A própria Ana Markl e o filho são os protagonistas da história de “Para que serve esta mánica?”, um livro que, nas palavras da radialista, “acaba por ser uma parábola, para percebermos como é que nós olhamos para os outros”. “Sentir ódio é, muitas vezes, ter medo. E não ter medo é ser livre. Todas essas coisas estão muito ligadas, também, com estes 50 anos do 25 de Abril que estamos a celebrar e que precisamos de celebrar, cada vez com mais força”, sustenta a voz da Antena 3.
“A Ana tem uma frase muito linda no livro, aquando da chegada do alien ao planeta terra. A dado momento, ela escreve que ele tem medo do medo dos outros. Essa frase acaba por ser, depois, a base de tudo o resto”, desvenda Alexandra Saldanha.
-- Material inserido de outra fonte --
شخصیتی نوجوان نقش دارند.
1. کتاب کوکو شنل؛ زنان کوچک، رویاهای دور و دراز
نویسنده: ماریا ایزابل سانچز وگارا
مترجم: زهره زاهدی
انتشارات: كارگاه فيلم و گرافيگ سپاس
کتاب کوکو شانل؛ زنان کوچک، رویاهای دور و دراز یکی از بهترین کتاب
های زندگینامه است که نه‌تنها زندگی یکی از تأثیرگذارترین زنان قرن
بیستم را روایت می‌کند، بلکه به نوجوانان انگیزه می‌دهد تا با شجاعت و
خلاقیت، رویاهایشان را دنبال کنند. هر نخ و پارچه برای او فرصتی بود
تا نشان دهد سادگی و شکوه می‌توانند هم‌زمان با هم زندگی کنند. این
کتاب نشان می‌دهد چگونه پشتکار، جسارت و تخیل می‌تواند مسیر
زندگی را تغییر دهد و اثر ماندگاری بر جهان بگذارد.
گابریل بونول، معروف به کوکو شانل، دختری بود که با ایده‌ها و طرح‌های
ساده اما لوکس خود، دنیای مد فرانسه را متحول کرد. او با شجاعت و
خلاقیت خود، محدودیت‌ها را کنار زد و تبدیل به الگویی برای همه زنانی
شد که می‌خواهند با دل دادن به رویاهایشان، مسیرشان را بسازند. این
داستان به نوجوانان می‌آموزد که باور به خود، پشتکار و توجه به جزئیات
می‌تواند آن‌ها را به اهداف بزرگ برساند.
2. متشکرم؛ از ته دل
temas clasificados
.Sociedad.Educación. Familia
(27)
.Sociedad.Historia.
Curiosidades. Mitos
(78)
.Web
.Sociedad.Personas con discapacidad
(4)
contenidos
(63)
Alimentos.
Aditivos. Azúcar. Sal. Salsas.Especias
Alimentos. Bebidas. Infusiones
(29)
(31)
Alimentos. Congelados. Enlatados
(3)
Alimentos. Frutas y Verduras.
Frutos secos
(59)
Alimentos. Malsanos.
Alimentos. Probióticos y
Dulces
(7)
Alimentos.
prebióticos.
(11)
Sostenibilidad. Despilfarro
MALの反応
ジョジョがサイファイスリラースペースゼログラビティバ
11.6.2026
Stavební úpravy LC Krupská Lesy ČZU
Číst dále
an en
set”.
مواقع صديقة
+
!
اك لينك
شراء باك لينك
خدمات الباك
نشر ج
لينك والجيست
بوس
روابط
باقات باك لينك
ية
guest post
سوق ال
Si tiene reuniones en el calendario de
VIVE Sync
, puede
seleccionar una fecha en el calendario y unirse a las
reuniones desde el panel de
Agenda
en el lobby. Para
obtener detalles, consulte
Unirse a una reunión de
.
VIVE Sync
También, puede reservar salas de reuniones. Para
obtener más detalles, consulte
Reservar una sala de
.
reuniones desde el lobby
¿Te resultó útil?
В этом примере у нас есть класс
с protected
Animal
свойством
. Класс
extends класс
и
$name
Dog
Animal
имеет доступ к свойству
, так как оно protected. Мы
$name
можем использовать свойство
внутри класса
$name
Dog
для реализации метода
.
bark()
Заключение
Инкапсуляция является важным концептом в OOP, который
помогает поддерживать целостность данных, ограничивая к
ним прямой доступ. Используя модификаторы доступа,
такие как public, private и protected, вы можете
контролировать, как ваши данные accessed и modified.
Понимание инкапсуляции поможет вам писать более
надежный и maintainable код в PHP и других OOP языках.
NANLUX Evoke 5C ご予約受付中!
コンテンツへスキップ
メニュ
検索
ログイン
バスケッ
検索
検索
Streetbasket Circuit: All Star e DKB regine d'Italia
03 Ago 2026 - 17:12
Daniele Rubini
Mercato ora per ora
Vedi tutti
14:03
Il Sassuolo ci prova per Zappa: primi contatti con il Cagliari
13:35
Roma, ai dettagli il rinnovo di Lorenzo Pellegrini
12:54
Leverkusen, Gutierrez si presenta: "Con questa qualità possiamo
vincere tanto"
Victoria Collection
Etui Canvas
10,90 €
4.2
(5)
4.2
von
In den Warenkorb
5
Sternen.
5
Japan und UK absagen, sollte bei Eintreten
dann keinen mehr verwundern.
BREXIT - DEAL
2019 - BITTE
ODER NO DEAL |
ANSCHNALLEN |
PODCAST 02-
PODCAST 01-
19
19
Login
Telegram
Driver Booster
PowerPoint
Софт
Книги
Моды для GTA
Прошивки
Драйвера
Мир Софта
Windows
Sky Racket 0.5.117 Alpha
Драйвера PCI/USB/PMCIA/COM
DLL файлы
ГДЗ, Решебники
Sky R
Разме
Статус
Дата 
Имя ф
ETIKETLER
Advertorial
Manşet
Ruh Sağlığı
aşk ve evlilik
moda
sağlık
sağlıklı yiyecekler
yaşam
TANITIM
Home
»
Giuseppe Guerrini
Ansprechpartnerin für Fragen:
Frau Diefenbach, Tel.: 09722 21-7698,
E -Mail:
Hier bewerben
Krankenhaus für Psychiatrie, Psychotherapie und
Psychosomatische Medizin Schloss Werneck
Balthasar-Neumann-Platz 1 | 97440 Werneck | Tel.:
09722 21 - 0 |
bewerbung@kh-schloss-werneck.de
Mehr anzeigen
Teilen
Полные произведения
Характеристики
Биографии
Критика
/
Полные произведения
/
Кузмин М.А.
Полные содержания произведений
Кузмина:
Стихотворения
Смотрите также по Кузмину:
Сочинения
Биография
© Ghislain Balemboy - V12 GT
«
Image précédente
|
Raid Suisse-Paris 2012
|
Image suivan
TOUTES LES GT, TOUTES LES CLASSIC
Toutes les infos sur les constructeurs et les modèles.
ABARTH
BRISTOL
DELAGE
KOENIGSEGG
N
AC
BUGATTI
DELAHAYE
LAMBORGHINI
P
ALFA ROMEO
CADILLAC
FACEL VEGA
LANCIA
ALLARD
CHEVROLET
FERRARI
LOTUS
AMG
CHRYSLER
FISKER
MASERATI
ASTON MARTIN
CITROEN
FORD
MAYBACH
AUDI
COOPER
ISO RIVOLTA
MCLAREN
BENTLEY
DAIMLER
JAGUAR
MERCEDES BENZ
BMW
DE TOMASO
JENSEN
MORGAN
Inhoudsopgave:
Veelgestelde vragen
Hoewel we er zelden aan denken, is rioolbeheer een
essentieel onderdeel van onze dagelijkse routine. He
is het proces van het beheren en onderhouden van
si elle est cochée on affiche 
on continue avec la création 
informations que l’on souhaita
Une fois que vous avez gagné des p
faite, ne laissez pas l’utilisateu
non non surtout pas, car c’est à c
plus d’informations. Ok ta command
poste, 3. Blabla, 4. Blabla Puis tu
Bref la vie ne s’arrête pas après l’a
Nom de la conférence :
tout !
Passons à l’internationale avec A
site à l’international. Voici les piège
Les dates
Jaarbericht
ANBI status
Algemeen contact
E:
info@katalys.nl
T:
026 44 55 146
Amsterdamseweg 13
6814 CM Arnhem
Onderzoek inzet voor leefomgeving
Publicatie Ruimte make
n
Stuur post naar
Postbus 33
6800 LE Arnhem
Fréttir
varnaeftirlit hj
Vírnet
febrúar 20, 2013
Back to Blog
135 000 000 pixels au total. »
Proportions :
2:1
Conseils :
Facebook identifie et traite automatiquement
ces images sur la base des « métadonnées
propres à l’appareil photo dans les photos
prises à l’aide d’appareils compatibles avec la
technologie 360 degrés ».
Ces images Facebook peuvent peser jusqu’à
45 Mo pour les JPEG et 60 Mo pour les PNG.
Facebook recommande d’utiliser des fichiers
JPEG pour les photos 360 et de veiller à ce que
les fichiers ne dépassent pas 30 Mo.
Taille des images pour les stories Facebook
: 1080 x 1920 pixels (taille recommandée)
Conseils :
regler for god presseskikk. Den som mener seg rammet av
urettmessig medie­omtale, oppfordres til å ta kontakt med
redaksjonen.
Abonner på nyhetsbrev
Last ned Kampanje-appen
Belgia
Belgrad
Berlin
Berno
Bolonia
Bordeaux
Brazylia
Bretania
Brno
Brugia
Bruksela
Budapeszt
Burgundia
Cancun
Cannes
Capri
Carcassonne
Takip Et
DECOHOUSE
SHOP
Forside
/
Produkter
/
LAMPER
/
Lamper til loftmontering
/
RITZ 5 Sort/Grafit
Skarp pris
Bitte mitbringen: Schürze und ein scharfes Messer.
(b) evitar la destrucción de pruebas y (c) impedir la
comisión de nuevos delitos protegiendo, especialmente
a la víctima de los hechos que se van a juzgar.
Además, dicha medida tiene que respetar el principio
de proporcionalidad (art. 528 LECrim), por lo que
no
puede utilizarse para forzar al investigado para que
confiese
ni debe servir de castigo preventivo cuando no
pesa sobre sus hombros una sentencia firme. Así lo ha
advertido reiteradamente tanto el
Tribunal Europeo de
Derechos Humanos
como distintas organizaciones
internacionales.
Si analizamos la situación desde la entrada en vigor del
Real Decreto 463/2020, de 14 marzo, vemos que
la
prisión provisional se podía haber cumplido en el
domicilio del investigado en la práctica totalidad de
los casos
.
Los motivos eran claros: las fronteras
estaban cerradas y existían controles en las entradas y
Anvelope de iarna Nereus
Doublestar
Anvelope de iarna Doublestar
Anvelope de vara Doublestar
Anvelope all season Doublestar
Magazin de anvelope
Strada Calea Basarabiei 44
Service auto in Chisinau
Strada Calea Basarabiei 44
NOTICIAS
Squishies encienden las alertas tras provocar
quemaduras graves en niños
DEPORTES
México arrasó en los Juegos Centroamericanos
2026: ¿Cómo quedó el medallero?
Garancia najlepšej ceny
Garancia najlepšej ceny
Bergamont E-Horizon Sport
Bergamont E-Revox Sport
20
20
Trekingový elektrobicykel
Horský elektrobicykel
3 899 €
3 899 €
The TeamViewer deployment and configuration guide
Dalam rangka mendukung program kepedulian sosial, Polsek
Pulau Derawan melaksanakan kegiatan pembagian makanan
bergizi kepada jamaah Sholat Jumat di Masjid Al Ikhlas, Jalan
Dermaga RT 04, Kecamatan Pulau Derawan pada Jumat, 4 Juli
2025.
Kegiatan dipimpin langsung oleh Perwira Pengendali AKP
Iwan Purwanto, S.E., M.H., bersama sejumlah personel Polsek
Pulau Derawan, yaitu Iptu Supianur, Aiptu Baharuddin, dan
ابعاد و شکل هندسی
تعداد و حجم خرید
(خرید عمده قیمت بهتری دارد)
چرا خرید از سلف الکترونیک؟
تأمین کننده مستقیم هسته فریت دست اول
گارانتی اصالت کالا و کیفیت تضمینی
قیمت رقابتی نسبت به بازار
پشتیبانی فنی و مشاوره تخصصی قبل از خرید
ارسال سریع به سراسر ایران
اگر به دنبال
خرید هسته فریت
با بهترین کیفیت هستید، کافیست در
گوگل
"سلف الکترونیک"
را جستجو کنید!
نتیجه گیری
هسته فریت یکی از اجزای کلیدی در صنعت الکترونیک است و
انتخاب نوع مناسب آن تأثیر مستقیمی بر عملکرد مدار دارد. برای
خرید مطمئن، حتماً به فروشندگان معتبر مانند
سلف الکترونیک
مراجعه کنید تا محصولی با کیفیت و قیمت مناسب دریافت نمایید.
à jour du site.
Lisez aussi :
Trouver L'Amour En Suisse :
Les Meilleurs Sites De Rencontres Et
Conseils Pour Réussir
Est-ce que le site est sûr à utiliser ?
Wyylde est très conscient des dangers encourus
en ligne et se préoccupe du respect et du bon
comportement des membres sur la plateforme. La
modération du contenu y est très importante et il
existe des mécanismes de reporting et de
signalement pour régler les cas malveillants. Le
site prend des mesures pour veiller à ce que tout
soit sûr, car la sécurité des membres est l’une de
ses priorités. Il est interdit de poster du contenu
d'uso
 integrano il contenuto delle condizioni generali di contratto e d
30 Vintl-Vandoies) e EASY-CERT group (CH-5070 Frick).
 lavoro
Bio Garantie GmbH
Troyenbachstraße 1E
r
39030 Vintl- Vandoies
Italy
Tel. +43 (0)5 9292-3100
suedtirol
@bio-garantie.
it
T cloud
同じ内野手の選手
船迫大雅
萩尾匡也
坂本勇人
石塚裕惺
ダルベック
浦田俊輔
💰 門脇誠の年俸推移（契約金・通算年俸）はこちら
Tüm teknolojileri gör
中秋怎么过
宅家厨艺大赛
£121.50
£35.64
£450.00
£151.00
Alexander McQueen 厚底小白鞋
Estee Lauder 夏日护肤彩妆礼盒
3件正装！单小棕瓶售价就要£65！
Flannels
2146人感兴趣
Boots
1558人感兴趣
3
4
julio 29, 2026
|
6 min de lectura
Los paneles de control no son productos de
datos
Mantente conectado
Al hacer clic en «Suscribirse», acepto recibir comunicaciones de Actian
Da liberdade ao amor via “Zoom”
Ana e Alexandra não se conheciam. Foram os membros da ondamarela que entenderam que as duas, juntas, podiam encontrar uma linguagem comum. “Convidaram-nos para encontrarmos métodos, dentro das nossas áreas de experiência e de não experiência, de cercar o ódio e forçá-lo a render-se. E também para percebermos o que é isso, no nosso contexto de pessoas humanas, a experienciar a vida na terra, e criarmos algo”, explica Alexandra Saldanha.
O “algo” a criar acabaria por ser decidido por ambas. Conheceram-se à distância, via Zoom, e falaram – falaram muito – sobre o que é a liberdade, o ódio e o amor, entre outros temas. Começaram à superfície e mergulharam no mais íntimo. “Acabámos por encontrar um patamar, que é o nosso fascínio pela infância. Quer seja através das nossas crianças interiores, quer através das crianças exteriores, que é também o meu filho”, diz Ana Markl. O “algo” só podia, por isso, ser um livro infantil. “Mas que fale também aos adultos. Que tenha essa linguagem das crianças, mas que seja emocionante para qualquer pessoa que leia. Como, aliás, qualquer bom livro infantil deve ser”, sublinha.
“Para que serve esta mánica?” é complementado com uma exposição, também inaugurada hoje, resultado da semana de residência artística que as duas autoras fizeram na Gafanha da Nazaré, ao longo da última semana, junto da comunidade.
Muito do trabalho a ser exposto parte, também, da observação dos ensaios de uma performance comunitária – desenvolvida pela onda amarela, com a participação de cidadãos locais – que sobe ao palco amanhã, às 17 horas, também na Fábrica das Ideias. Afinal, para cercar o ódio, as roldanas da “máquina” da ondamarela trabalharam em várias frentes, nos últimos dias: duas oficinas – uma para as escolas, outra para as famílias –, um espetáculo, um debate, um livro e uma exposição. Se o ódio não se render, mais condicionado fica, pelo menos.